Now at Everyman Theatre in Baltimore, the two-hander stars Broadway actors Judy McLane and Philip Hernández who deliver knockout performances as middle-aged Californians with different, yet oddly parallel, lives.
“Los Otros” (which translates from Spanish as “The Others”) is brilliantly told from two perspectives. Lillian is white and Carlos is Latin. They take turns singing about their often challenging lives focusing on their relationships with people of the other’s ethnicity. Their tales are compelling and surprise-filled.
"Compelling and surprise-filled... raw, funny and so true to life."

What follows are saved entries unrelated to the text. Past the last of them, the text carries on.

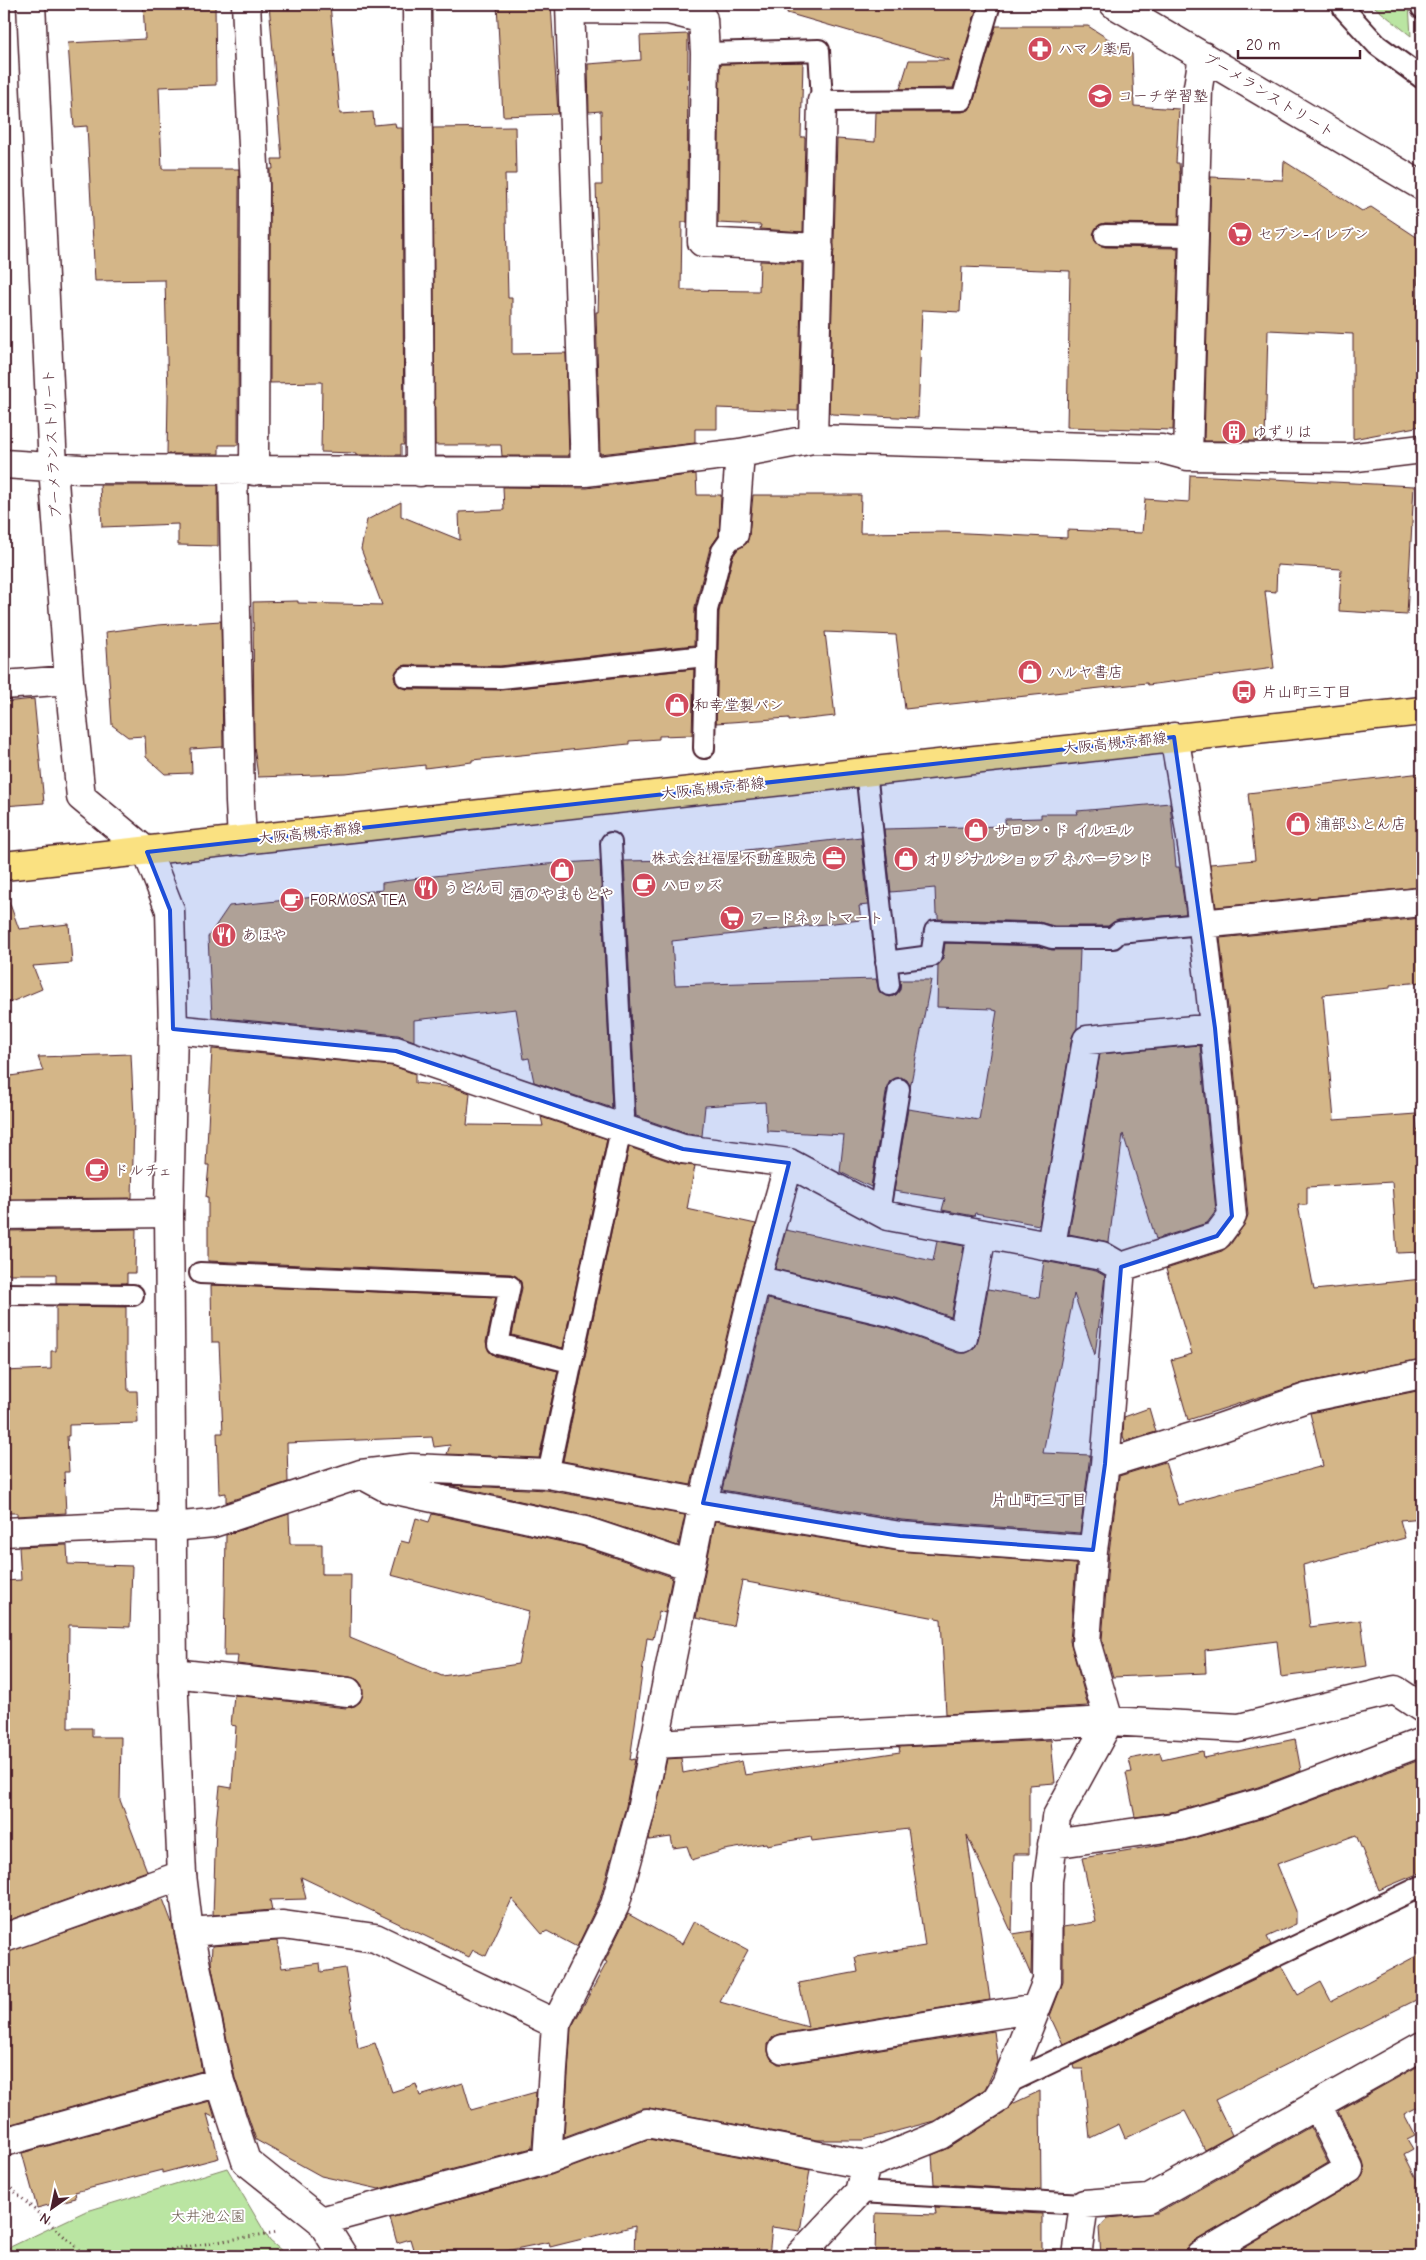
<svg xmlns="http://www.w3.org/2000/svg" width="1426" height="2260" font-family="'Comic Neue','Klee One',sans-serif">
<rect width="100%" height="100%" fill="#fff"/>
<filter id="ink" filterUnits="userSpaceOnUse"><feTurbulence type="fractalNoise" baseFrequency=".02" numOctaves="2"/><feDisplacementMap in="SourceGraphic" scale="10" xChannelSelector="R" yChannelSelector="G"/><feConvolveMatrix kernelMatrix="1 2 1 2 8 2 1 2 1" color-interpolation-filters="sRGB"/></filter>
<g filter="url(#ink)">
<path fill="#bae5a2" stroke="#828266" d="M1371,4H1409L1411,36Z
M227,2168L270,2241L288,2256H4V2250L84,2212Z"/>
<path fill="#d4b688" stroke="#4a1f2b" d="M143,4H215L216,85L159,87L162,169H239L238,445H219V454H167L168,396L165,280L95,281L87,126L74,127L68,43L145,39Z
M269,4H330L340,114L373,112L374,125L395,123L396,128H402L404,445H401V455H356V453L321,452L322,382L270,383V169H273L272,159H282Z
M497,4H551L558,114L503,116Z
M788,4H978L953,88L900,89L909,60H949L787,13Z
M996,26H1088L1132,54L1134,106L1179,109L1176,163H1179L1180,175L1179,224L1105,223L1099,225L1093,234L1095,241L1105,247L1178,248L1173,430L1067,427L1070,271L962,267L960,312L922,310L918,418L832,414L829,412L837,139L875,142L876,112H962L969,110L973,103Z
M688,34L687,222H682L681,290L759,291L760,261L802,263L798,411L717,408V429H695V443L600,454L596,312H598L599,281L596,185H602L601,111L589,112L588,64L641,60L640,36Z
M803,62L801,137H805L803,232L760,229L761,225L718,223L720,64Z
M515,127L516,174H505L508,298H512V354L566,353L569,456H502L501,445H435L433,128Z
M1284,161L1362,211L1371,207L1418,238L1417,357H1421V426L1353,439V334L1268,330L1265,441H1204L1211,177L1283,180Z
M696,474L697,495H721L719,535L710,548L695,607L694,645L500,666L406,665L400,667L394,676L396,683L406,689L501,690L694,669L692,735L659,736V739L629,741V744L472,760V762L425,768V765L346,774L258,777L254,746L253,602L298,601V603L382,605L361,549L367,520L401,502V516L460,540L459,512L504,510L503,487L587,488Z
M1190,475L1414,486L1407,615L1339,611L1341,569L1277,565L1276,592L1265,591L1274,668L1148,685L1147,683L905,709L896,635L825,632L835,716L789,721V718L716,723L719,612L733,556L738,549L747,543L749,536L753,495H861L860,533L946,532L1067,538V530L1142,533L1145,499L1189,502Z
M100,485H218V546L178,545V524L102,527Z
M221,621L223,747L191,749L192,773L165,774L146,757L145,736L128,737L112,725L106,632L158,625Z
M34,699L44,803L4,806V702Z
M1422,773V887L1216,907L1210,864L1255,860L1248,793Z
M1170,803L1176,867H1179L1186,914L1118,920L1108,926H1054L1039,922L938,919V914H936L935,888L891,892L884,829L1005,826V819L1041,818V814H1078L1077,811Z
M861,837L868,905L859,906L861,920L672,941L675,985L876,979L880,992L890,997L896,995L900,990V980H931L910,1088L907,1080L900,1077L890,1081L887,1087L871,1187L840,1172L844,1135L767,1131L765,1102L705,1106L702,1136L687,1134L636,1116L624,861L677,860L676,858Z
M597,861L600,862L612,1108L534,1082L529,1058L524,1059L516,1009L414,1020V1041L398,1035L212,1017L208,937L229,906L382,890V883L434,876L547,864Z
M4,896H7L19,929L69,924L72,963L33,966L42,989L4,1005Z
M1422,918V982L1390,985V988L1323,995L1334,1120L1416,1114L1417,1130L1422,1129V1252L1397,1253L1392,1182L1307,1187V1205H1298L1314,1290L1422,1279V1359L1303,1383L1188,1420L1171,1360L1192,1354L1166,1269L1222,1251L1230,1245L1244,1225L1248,1215L1230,1026L1220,938Z
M945,943L1037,946L1052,950H1080L1077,1028L1072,1037L1039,1225L975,1213L974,1216L942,1210L945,1199L894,1191L908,1109L979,1120L997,1011L992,1010V1009L937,1007L938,965L943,958Z
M1200,1045L1216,1211L1207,1223L1156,1239L1123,1134L1109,1242L1069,1234L1100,1054Z
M212,1049L393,1066L415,1074V1083L452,1087L470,1093L467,1125L543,1126L541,1117L607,1139L563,1348L512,1335L522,1288L521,1282L517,1277L511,1274L208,1261V1197H206L209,1165H206Z
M131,1054L134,1118L132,1198L4,1199V1077L43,1071L38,1057Z
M629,1147L678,1164L695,1166L687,1209L756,1224L741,1276L691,1485L563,1461Z
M136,1229L135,1273H127V1283H56V1274H4V1231Z
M786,1230L933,1261L937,1241L964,1246L951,1317L898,1298L775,1269Z
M1044,1261L1096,1271L1105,1276L1095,1355L1074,1294L1043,1453L1090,1455L1080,1533L902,1520L722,1490L768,1299L890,1328L958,1353H966L974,1349L978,1341L988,1289L1039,1298Z
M211,1285L496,1297L486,1342L490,1352L495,1356L558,1371L539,1458L447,1454L450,1445L434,1447L432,1437L287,1443L288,1482L226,1502V1493L219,1494L217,1433H223L219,1342H212Z
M56,1306L126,1307V1361H127L128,1391H137L138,1423L69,1425V1436H67L69,1472H64L66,1513L17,1516V1513H4V1371L51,1369V1351H56Z
M1422,1390V1518L1400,1520L1405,1538L1303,1565L1310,1627L1361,1620L1367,1666L1281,1677L1277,1641L1205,1650L1206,1673L1113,1677L1102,1640L1109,1552L1119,1476L1165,1462L1178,1505L1323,1466L1310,1413Z
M1149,1408L1156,1432L1125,1441L1123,1436L1124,1417Z
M448,1485L546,1490L685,1515L678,1546L588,1516Z
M289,1514L290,1544H322V1574H351L350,1638L442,1676L518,1664L529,1611L391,1575L401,1541L409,1543L416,1518L429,1522L432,1514L581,1546L672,1577L665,1613L659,1611L653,1639L647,1638L630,1760L635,1759L626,1806L600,1899L577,1947L547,1931L542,1934L512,1899L486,1956L473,1950L469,1957L301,1877L306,1899L270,1900L272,1910L213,1915L216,1825L220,1786L232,1788L236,1726L231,1725L234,1695L346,1708L355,1706L360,1702L363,1694L362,1685L358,1680L350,1677L237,1664L238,1656H224L226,1535Z
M715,1521L898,1551L1076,1564L1070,1641L1088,1706L946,1714L941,1619L742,1581L733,1626L696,1618Z
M67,1545L68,1564L132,1566L130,1627L69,1625L68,1728H92V1737H121L120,1800L147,1871L4,1922V1581L21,1580L19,1547Z
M1295,1739L1301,1771L1258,1787L1177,1811L1135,1817L1126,1773L1132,1772L1129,1759L1160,1753L1162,1760L1203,1751L1204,1758Z
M1051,1740L1055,1783L1029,1785V1854H1014L1012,1933L967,1835L990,2000L780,2034L773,2037L768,2044V2052L771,2059L778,2064H786L994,2031L998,2062L985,2089L934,2121L863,2140H817L649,2108H642L564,2137L571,2028L607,1962L605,1961L628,1914L682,1944L694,1921L748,1950L720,2002L808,2027L799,1983L858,1972L855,1957L925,1946L908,1829L812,1841L811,1837L767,1845L766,1843L724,1850L692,1860L687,1846L673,1848L671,1837L649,1840L667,1759L681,1758L683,1773L742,1761L745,1775L900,1752L899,1747Z
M1417,1761L1422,1775V1872L1379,1890L1356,1835L1277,1864L1296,1911V1924L1267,1937L1271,1945L1063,2044L1050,2016L1063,1982V1927L1096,1922L1082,1858L1184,1841L1267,1817Z
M163,1899L172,1923L202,2071L4,2126V1953Z
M1032,1931L1031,1975L1013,1934Z
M277,1941L282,1968L320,1963L321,1972L345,1968L358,2048L375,2043L392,2092L416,2084L420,2096L463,2083L471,2110L536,2092L532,2148L379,2189L321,2176L256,2140L235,2078L211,1963L212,1946Z
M1422,1953V1997L1215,2100L1232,2135L1205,2150L1185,2111L1125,2138L1119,2124L1090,2138L1083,2069H1074L1073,2065L1282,1966L1298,1995L1321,1982L1331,2001Z
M1422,2064V2095L1418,2107L1404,2114L1415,2135L1407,2139L1413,2149L1404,2154L1422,2190V2256H1231L1357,2182L1362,2177L1365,2170L1363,2162L1338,2111Z
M1040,2091L1041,2190L934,2184L932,2155L949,2148L1004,2113L1012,2104Z
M210,2101L215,2118L207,2114L219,2158L162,2173V2170L75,2192L76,2198L37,2208L22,2153Z
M1310,2127L1328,2163L1192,2243L1187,2248L1184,2256H1101L1099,2228L1108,2218L1157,2213Z
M648,2139L810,2170L800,2231L772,2227L769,2256H634L635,2226L550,2247L549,2242L482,2256H415L410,2239L397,2243L390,2218L551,2175Z
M935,2208L1042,2214V2256H875L876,2213L936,2215Z"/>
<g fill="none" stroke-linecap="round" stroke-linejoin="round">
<defs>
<path id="lane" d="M1342,4L1344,9L1377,45L1422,78
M1421,4L1422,8
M705,53L819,50L822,101L962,100L990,4
M1105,235L1195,236
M406,677L501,678L705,656
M704,748L707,610L722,551L734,534
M866,771L889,985
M886,962L931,956L935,931L1039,934L1052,938H1113L1119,932L1201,924
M879,1212L899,1089
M200,1273L510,1286L498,1344L570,1362
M4,1294L133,1295
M548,1474L624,1115L611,843
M1006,2084L1422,1886
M859,2192L1084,2204"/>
<path id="street" d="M31,4L53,467L69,680L81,797L147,852
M246,4L255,186L254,471
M417,4L420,472
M570,4L585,472
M1114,4L1422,186
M570,9L668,10L703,19L705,53L702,242L819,248
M813,439L822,101
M1188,456L1198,87L1203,56
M4,464L81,469L585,472L740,453L813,439L1162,449L1188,456L1348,458L1422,449
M233,471L240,802L242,841
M734,534L740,453
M4,685L69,680
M1201,924L1422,902
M173,1029L396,1051L683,1149L789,1163L888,1216L1102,1256L1121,1267L1217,1236L1232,1216C1217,1056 1204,895 1174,737
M4,1215L169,1213
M1051,1245L1087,1040L1215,1028
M756,1280L894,1313L963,1338L982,1234
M1105,1464L1121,1267
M361,1474L387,1488L585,1531L690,1566
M4,1532L133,1526L172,1527L213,1523L361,1474L412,1468L548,1474L703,1503L900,1536L1093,1550
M173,1673L348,1692
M655,1744L1109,1721L1239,1728L1395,1690L1422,1708
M1052,1844L1180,1826L1263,1802L1422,1742
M189,1932L283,1925L375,1938L556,2024
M4,1938L182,1875L189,1932L220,2082L246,2161L321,2221L343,2256
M783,2049L1036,2008
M4,2142L220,2082
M547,2160L556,2024L615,1905L641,1810L703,1503L756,1280L789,1163
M321,2221L547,2160L647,2123L866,2165L941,2135L996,2100L1006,2084L1047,1981L1048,1881L1056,1818L1109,1721L1086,1642L1093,1550L1105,1464L1208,1432L1306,1398L1422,1374
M799,2256L859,2192L866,2165
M1077,2256L1084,2204L1149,2199L1422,2046
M1200,2256L1349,2169L1317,2105"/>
<path id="secondary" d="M147,852L170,910L173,1029L169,1213L173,1673L182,1875"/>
<path id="primary" d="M4,866L1422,711"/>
</defs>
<use href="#lane" stroke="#4a1f2b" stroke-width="24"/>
<use href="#street" stroke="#4a1f2b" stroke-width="31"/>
<use href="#secondary" stroke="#4a1f2b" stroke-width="31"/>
<use href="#primary" stroke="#4a1f2b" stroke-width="31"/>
<path stroke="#4a1f2b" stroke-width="3" stroke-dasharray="1 4" stroke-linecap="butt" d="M4,2182L86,2256
M131,2256L278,2232"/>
<use href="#lane" stroke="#fff" stroke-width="20"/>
<use href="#street" stroke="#fff" stroke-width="28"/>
<use href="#secondary" stroke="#fff" stroke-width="28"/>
<use href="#primary" stroke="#fae181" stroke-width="28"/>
</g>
</g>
<path fill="#1d4ed8" fill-opacity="0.2" stroke="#1d4ed8" stroke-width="4" stroke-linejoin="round" d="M1174,737L1215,1028L1232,1216L1217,1236L1121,1267L1105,1464L1093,1550L900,1536L703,1503L789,1163L683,1149L396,1051L173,1029L170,910L147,852Z"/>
<defs>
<symbol id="pharmacy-disc" viewBox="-11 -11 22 22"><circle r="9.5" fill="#d1495b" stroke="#fff"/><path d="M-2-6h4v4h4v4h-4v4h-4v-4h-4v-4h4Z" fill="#fff"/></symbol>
<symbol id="school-disc" viewBox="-11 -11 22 22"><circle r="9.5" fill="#d1495b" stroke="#fff"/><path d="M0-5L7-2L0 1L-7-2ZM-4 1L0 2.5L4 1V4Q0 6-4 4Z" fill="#fff"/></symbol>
<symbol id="supermarket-disc" viewBox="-11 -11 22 22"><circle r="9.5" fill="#d1495b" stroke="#fff"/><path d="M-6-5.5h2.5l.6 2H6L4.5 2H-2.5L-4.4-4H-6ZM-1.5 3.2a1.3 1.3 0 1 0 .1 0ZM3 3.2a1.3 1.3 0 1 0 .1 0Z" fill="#fff"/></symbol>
<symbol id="building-disc" viewBox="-11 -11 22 22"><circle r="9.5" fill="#d1495b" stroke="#fff"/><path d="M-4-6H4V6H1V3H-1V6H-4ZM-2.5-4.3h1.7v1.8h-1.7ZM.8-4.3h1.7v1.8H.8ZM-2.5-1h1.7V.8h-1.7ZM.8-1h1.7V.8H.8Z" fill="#fff"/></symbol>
<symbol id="shop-disc" viewBox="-11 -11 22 22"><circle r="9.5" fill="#d1495b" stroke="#fff"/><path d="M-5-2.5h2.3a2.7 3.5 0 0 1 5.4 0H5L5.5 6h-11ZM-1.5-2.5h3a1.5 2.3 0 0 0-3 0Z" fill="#fff"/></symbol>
<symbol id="bus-disc" viewBox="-11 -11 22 22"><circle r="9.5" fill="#d1495b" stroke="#fff"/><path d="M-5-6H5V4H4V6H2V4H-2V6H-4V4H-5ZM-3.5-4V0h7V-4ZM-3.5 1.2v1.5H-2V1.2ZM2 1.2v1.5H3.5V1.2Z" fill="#fff"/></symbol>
<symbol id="office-disc" viewBox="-11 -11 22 22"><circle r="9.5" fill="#d1495b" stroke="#fff"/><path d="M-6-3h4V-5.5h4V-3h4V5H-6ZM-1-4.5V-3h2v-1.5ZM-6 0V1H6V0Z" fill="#fff"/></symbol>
<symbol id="cafe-disc" viewBox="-11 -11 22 22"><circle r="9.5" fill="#d1495b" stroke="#fff"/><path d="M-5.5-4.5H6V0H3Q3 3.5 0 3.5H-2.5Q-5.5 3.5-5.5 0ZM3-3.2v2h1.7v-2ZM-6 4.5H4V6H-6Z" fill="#fff"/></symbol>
<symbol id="restaurant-disc" viewBox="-11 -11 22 22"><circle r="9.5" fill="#d1495b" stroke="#fff"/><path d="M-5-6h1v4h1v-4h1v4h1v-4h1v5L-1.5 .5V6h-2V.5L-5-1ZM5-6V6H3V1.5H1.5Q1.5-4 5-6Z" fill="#fff"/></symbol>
</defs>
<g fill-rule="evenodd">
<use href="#pharmacy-disc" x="1026" y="35" width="28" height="28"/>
<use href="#school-disc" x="1086" y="82" width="28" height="28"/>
<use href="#supermarket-disc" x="1226" y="220" width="28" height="28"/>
<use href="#building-disc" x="1220" y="418" width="28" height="28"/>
<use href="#shop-disc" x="1016" y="658" width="28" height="28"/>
<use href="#bus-disc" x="1230" y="678" width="28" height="28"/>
<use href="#shop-disc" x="663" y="691" width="28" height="28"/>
<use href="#shop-disc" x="1284" y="810" width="28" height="28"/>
<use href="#shop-disc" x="962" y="816" width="28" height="28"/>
<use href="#office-disc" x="820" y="844" width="28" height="28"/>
<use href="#shop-disc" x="892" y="845" width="28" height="28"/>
<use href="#shop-disc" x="548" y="856" width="28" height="28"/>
<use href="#cafe-disc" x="630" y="871" width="28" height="28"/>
<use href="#restaurant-disc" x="412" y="874" width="28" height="28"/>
<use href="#cafe-disc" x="278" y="886" width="28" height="28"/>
<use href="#supermarket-disc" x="718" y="904" width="28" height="28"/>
<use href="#restaurant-disc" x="210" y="921" width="28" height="28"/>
<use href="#cafe-disc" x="83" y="1156" width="28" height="28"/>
</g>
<g text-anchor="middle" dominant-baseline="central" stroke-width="4" stroke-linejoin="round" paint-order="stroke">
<g font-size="15" fill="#4a1f2b" stroke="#fff" text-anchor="start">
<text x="1058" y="49">ハマノ薬局</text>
<text x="1118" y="96">コーチ学習塾</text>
<text x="1258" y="234">セブン-イレブン</text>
<text x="1252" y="432">ゆずりは</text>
<text x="1048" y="672">ハルヤ書店</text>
<text x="1262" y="692">片山町三丁目</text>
<text x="694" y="705">和幸堂製パン</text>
<text x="1316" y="824">浦部ふとん店</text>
<text x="994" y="830">サロン・ド イルエル</text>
<text x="816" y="858" text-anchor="end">株式会社福屋不動産販売</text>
<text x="924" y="859">オリジナルショップ ネバーランド</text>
<text x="662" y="885">ハロッズ</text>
<text x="444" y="888">うどん司</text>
<text x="562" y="894" text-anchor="middle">酒のやまもとや</text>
<text x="310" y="900">FORMOSA TEA</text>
<text x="750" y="918">フードネットマート</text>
<text x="242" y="935">あほや</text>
<text x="114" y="1170">ドルチェ</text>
</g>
<g font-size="15" fill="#4a1f2b" stroke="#fff">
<text transform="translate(1269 95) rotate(31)">ブーメランストリート</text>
<text transform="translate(52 444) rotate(-93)">ブーメランストリート</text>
<text transform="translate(1115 743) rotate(-6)">大阪高槻京都線</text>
<text transform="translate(713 788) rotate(-6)">大阪高槻京都線</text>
<text transform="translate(310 833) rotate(-6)">大阪高槻京都線</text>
</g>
<g font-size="15" fill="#6c5a4f" stroke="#fff">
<text x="208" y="2216">大井池公園</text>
</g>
<g font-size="16" fill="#4a1f2b" stroke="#fff">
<text x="1039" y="1500">片山町三丁目</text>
</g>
</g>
<rect width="1426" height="2260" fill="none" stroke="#fff" stroke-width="20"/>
<rect x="10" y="10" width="1406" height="2240" fill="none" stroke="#4a1f2b" stroke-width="2" filter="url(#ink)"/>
<g transform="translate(52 2208) rotate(213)" stroke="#ffffff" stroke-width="4" paint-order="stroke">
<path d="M0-4L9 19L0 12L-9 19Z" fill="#4a1f2b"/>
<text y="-8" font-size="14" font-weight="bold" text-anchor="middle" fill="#4a1f2b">N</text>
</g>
<path d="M1238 50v8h122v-8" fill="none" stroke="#4a1f2b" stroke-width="2.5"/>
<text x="1246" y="50" font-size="15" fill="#4a1f2b" stroke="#ffffff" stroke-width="4" paint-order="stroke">20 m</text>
</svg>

For Lillian, the others are the Mexican immigrants. She grew up in public housing south of San Diego. During the boring summer of ’52, young Lillian broke the monotony by sharing food with undocumented Mexicans temporarily holed up in a nearby cave. As a divorced mother of two in the 1960s Lillian finds a nanny in Tijuana. It’s through her that Lillian learns firsthand about immigrant work ethic and the warmth of Latin culture. McLane shows her acting chops as Lillian circa 1970s, now a boozy bartender who deflowers an 18-year-old Latino as his friends look on.
Carlos’ others are the white Americans he’s known since he and his mother first came to the U.S. from Mexico. Subtly Hernández becomes a bright-eyed boy, recalling his love, a boy named Paco, and the summers he spent picking plums and exploring his sexuality under the watchful eye of the crusty white overseer.
Later, he’s an accountant living a middle-class life with his white partner. He’s become assimilated. Carlos remembers going to tag sales and remarking on the number of Mexicans shopping there, and grows weary of his partner’s hoarding. Flashes of anger are tempered by a humorous sensibility at turns wry and a little fey.
Eventually Lillian and Carlos’ lives intersect in a surprising and almost too-neat way, which I won’t reveal here.
The story covers decades and isn’t a linear narrative, yet it moves seamlessly thanks to Fitzhugh’s impeccable writing and out director Noah Himmelstein’s lucid staging. LaChiusa’s score is imbued with Latin rhythms, big band sounds and pop influences. Not particularly hummable, the score is pleasing and emotion-filled. It works with deceptively simple, conversational lyrics. Fitzhugh’s book is semi-autobiographical. Raw, funny and so true to life, her dialogue never once rings untrue.
This production is an Everyman-commissioned reimagining of the original “Los Otros” that debuted in Californian in 2012. Daniel Ettinger’s superb, unfussy set features two Mexican-inspired moving filigree panels lit with sunshine or moonlight by lighting designer Nancy Schertler. Costume designer David Burdick dresses the fit cast members in flattering street clothes. She wears tight jeans and a black camisole. He’s in trousers and, when not bare-chested, a T-shirt.
“Los Otros” is beautifully timely. In an era of Trump’s wall and increasing feelings of anti-immigration from some sectors, it shows that we are more alike than different.